*Excerpted passage*:
====
From a simple, generalised response to stimulation at 6 weeks gestational age, the foetus develops an almost complete range of responses to touches on the skin by 12 weeks.9

Feeling pain
The brain and nerve fibres must be functioning for anyone to feel pain

Brain cells which are essential for consciousness in the adult are known to be present in the foetus by 10 weeks. Nerve fibres which transmit pain impulses are known to be present before fibres inhibiting pain are completed.

According to a scholarly study of the available evidence, this "implies that the first trimester foetus may be more susceptible to pain than slightly older subjects."10. The first trimester of pregnancy is the first three months.

In other words, if the baby can experience pain before the body's mechanisms to suppress pain have developed, this means that the baby may be able to feel pain at a much earlier stage than was previously thought, and perhaps even more keenly in the first three months of pregnancy than later.

The same study concludes that there is a likelihood that the

"foetus has started to acquire a sentient capacity perhaps as early as six weeks, certainly by nine to ten weeks of gestation. Anatomical examination of such foetuses indicates the probability that differentiation sufficient for reception, transmission and perception of primitive pain sensation has already occurred."11


Practising for life outside the womb
"At 11 weeks after conception the foetus starts to swallow the surrounding amniotic fluid and to pass it back in his urine. He can also produce complex facial expressions and even smile."12 Swallowing prepares the baby for taking in milk at birth. Thumb-sucking has also been recorded in the foetus.13

Foetal breathing movements have been detected as early as 11 weeks 14. Although the baby does not breathe air inside the fluid-filled amnion, these movements help develop the respiratory organs.

Four to five months
Enlargement of baby and uterus
By sixteen weeks the baby measures 140mm from crown to rump, just over one third of the size he or she will be at full term, and weighs around 200g. The heart now pumps 30 litres of blood a day. The uterus expands and changes shape to accommodate the growing baby; pregnancy begins to show externally. The doctor can tell approximately how advanced the pregnancy is by locating the fundus (the top part of the uterus between the Fallopian tubes, which stretches upwards towards the mother's chest as the uterus expands).
====
[Stored items]
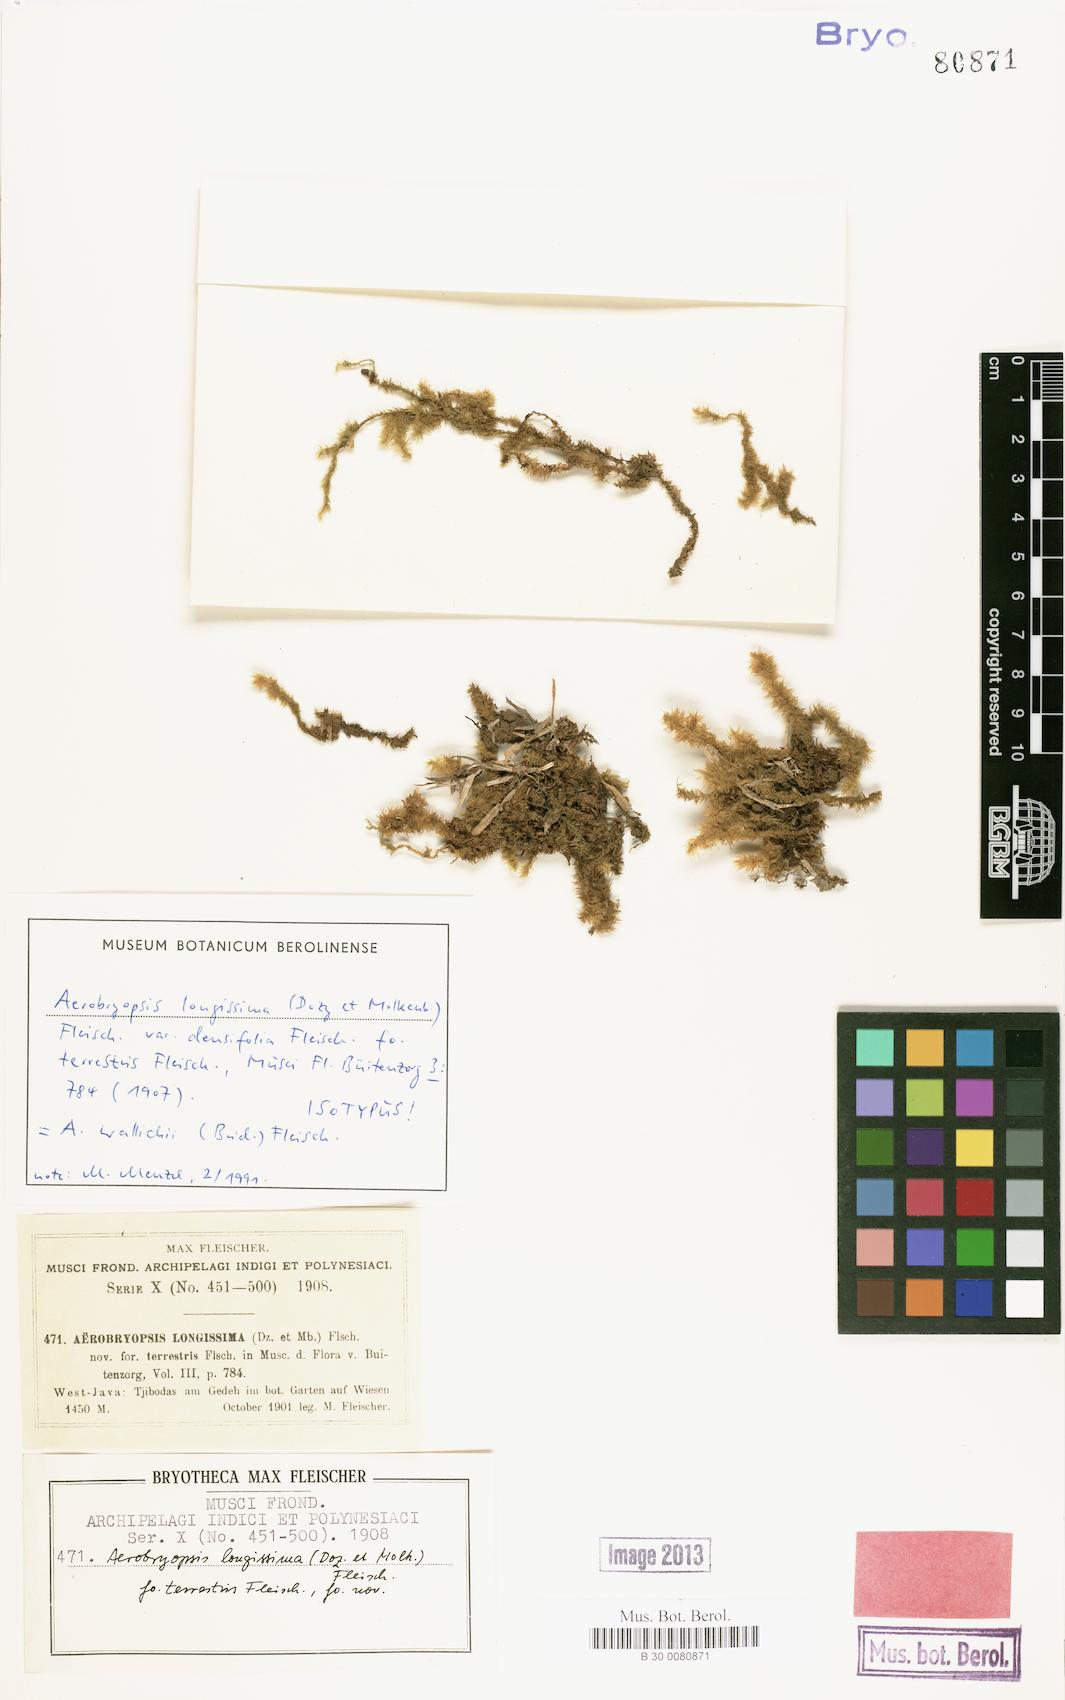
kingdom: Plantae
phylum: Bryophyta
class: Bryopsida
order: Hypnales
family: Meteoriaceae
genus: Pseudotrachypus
====
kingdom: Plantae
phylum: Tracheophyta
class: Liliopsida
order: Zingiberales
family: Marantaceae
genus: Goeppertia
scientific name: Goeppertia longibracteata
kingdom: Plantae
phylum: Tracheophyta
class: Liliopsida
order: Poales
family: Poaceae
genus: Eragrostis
====
*Exercises to complete*:
A) In the passage on prenatal development, at what age after conception does the unborn baby start to swallow the surrounding amniotic fluid?
B) Write out the portion of the passage on prenatal development starting with "Feeling pain" and going on through "first three months.".
C) List every action that the passage on prenatal development says the unborn baby performs, or is detected performing, at 11 weeks.

*Solutions to each task*:
A) At 11 weeks after conception.

B)
Feeling pain
The brain and nerve fibres must be functioning for anyone to feel pain

Brain cells which are essential for consciousness in the adult are known to be present in the foetus by 10 weeks. Nerve fibres which transmit pain impulses are known to be present before fibres inhibiting pain are completed.

According to a scholarly study of the available evidence, this "implies that the first trimester foetus may be more susceptible to pain than slightly older subjects."10. The first trimester of pregnancy is the first three months.

C)
- Swallowing the surrounding amniotic fluid
- Passing the fluid back in urine
- Producing complex facial expressions
- Smiling
- Making breathing movements